Let’s get to the architecture. We will use a Keras example and I will walk you through what’s happening. Below is our model (again, don’t panic, I will walk you through what’s happening).

If you don’t know what Keras Sequential API is doing, it stacks layers like lego bricks and connects them. Each layer has different hyperparameters, Conv2D layer takes number of convolution filters, kernel size and activation function, while MaxPooling2D takes pooling size, and dense layer takes number of output units (again, don’t panic).

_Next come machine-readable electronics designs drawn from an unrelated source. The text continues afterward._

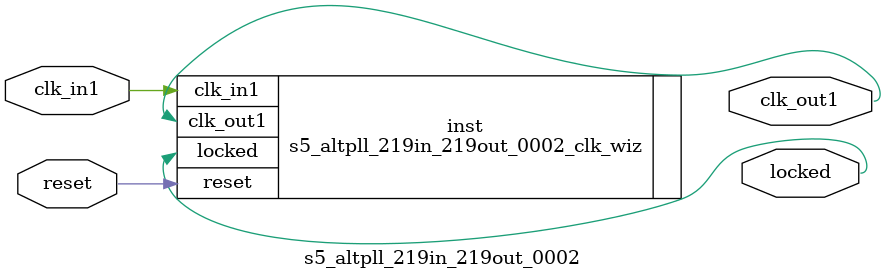
<source format=v>


`timescale 1ps/1ps

(* CORE_GENERATION_INFO = "s5_altpll_219in_219out_0002,clk_wiz_v5_4_2_0,{component_name=s5_altpll_219in_219out_0002,use_phase_alignment=false,use_min_o_jitter=false,use_max_i_jitter=false,use_dyn_phase_shift=false,use_inclk_switchover=false,use_dyn_reconfig=false,enable_axi=0,feedback_source=FDBK_AUTO,PRIMITIVE=PLL,num_out_clk=1,clkin1_period=4.563,clkin2_period=10.0,use_power_down=false,use_reset=true,use_locked=true,use_inclk_stopped=false,feedback_type=SINGLE,CLOCK_MGR_TYPE=NA,manual_override=false}" *)

module s5_altpll_219in_219out_0002 
 (
  // Clock out ports
  output        clk_out1,
  // Status and control signals
  input         reset,
  output        locked,
 // Clock in ports
  input         clk_in1
 );

  s5_altpll_219in_219out_0002_clk_wiz inst
  (
  // Clock out ports  
  .clk_out1(clk_out1),
  // Status and control signals               
  .reset(reset), 
  .locked(locked),
 // Clock in ports
  .clk_in1(clk_in1)
  );

endmodule

</source>
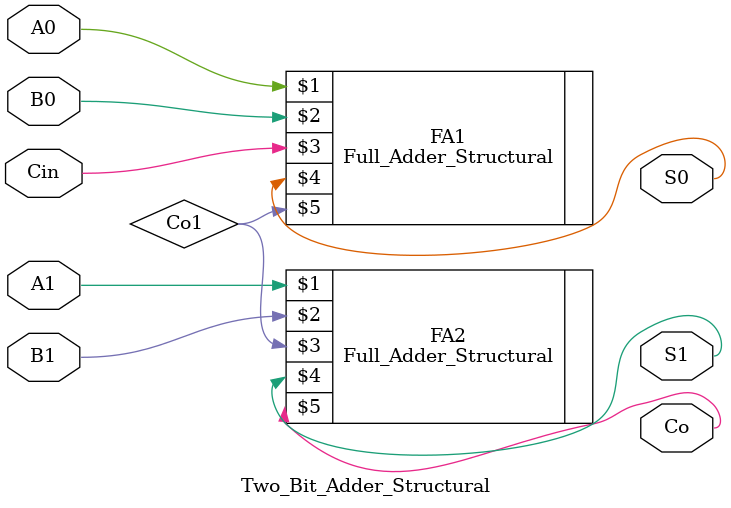
<source format=sv>
`timescale 1ns / 1ps


module Two_Bit_Adder_Structural(input logic A1,A0,B1,B0,Cin,
                                output logic S1,S0,Co);
    logic Co1;
    
    Full_Adder_Structural FA1(A0,B0,Cin,S0,Co1);
    Full_Adder_Structural FA2(A1,B1,Co1,S1,Co);
endmodule

</source>
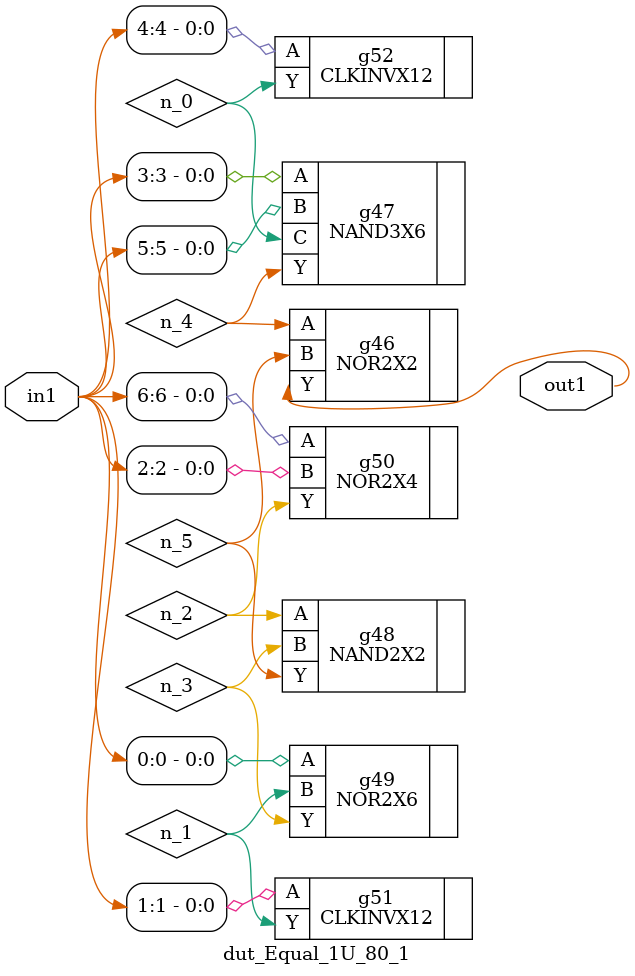
<source format=v>
`timescale 1ps / 1ps


module dut_Equal_1U_80_1(in1, out1);
  input [6:0] in1;
  output out1;
  wire [6:0] in1;
  wire out1;
  wire n_0, n_1, n_2, n_3, n_4, n_5;
  NOR2X2 g46(.A (n_4), .B (n_5), .Y (out1));
  NAND2X2 g48(.A (n_2), .B (n_3), .Y (n_5));
  NAND3X6 g47(.A (in1[3]), .B (in1[5]), .C (n_0), .Y (n_4));
  NOR2X6 g49(.A (in1[0]), .B (n_1), .Y (n_3));
  NOR2X4 g50(.A (in1[6]), .B (in1[2]), .Y (n_2));
  CLKINVX12 g51(.A (in1[1]), .Y (n_1));
  CLKINVX12 g52(.A (in1[4]), .Y (n_0));
endmodule



</source>
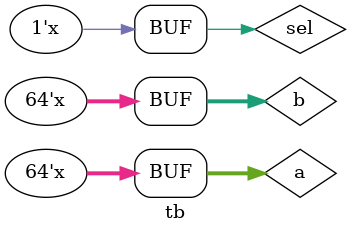
<source format=v>
module tb
(

);
	reg [63:0] a;
	reg [63:0] b;
	reg sel;
	wire [63:0] data_out;

	Multiplexer m1
	(
		.a(a),
		.b(b),
		.sel(sel),
		.data_out(data_out)
	);
	
	
	initial
	begin
		a= 64'b0; 
		b= 64'b0;
		sel= 1'b0;
	end
	
	always
	begin
		#5 sel= ~sel;
		#10 a = ~a;
		#20 b = ~b;
	end
	initial
	$monitor("a = ", $a,", b = ",$b,", sel = ",$sel,", out = ",$data_out);
endmodule

</source>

Most of the convnet implementations don’t do padding for the sake of letting kernel touch every pixel in an image processing fashion, since padding with zeroes come with an assumption that we might have features in borders, and it adds a complexity for calculation on top. That’s why you’re seeing that the first input size is (26,26), we lose information along the borders.

model = keras.Sequential(
layers.Conv2D(32, kernel_size=(3, 3), activation="relu"),
layers.MaxPooling2D(pool_size=(2, 2)),
layers.Conv2D(64, kernel_size=(3, 3), activation="relu"),
layers.MaxPooling2D(pool_size=(2, 2)),
layers.Dense(num_classes, activation="softmax"),
Model: "sequential"
Layer (type) Output Shape Param #
conv2d (Conv2D) (None, 26, 26, 32) 320
max_pooling2d (MaxPooling2D) (None, 13, 13, 32) 0
conv2d_1 (Conv2D) (None, 11, 11, 64) 18496
max_pooling2d_1 (MaxPooling2 (None, 5, 5, 64) 0
flatten (Flatten) (None, 1600) 0
dropout (Dropout) (None, 1600) 0
dense (Dense) (None, 10) 16010
Total params: 34,826
Trainable params: 34,826
Non-trainable params: 0

Convolutional neural networks start with an input layer and a convolutional layer. Keras Conv2D layers take number of kernels and the size of the kernel as parameters. What’s happening is illustrated below. Here, we convolve the image with 32 kernels and end up with 32 feature maps, each having the size of the image.

After convolutional layers, we put a max pooling layer to reduce the number of parameters stored and make the model robust to the changes, as discussed above. This will reduce the number of parameters calculated.

Then, these feature maps are concatenated together and are flattened.

Later on, we use something called dropout to drop a portion of parameters to avoid overfitting. Finally, the final form of weights will go through dense layer for the classification part to finally get classified and backpropagation will take place.

Backpropagation in Convolutional Neural Networks in Theory

How does the backpropagation work here? We want to optimize for the best kernel values here so they’re our weights. At the end, we expect the classifier to figure out relationship between pixel values, kernels, and classes: we have a very long flattened array consisting of elements that consist of pooled and activated version of pixels convolved with initial weights (kernel elements), and we update those weights such that we answer the question “which kernels should I apply to make a distinction between cat and a dog photo?”. So point of training CNNs is to come up with the optimal kernels, and these are found thanks to backpropagation. Prior to CNNs, people would try to try a lot of filters on an image to extract features themselves, meanwhile most generic filters (like we’ve seen above, e.g. Prewitt or Sobel) do not necessarily need to work for all images given images can be very different, even in the same dataset. This is why CNNs outperform traditional image processing techniques.

There are couple of advantages by means of storage when we use convolutional neural networks.

Parameter sharing

In convolutional neural networks, we convolve with the same filter across all pixels and all images which provides an advantage over storing parameters, this is much more efficient than going through an image with a dense neural network. This is called “weight tying” and those weights are called “tied weights”. This is also seen in autoencoders.

Sparse Interactions

In densely connected neural networks, we input the whole piece of data at once -which is very overwhelming due to how images have hundreds or thousands of pixels-, meanwhile in convnets, we have smaller kernels that we use to extract features. This is called sparse interaction, and it helps us use less memory.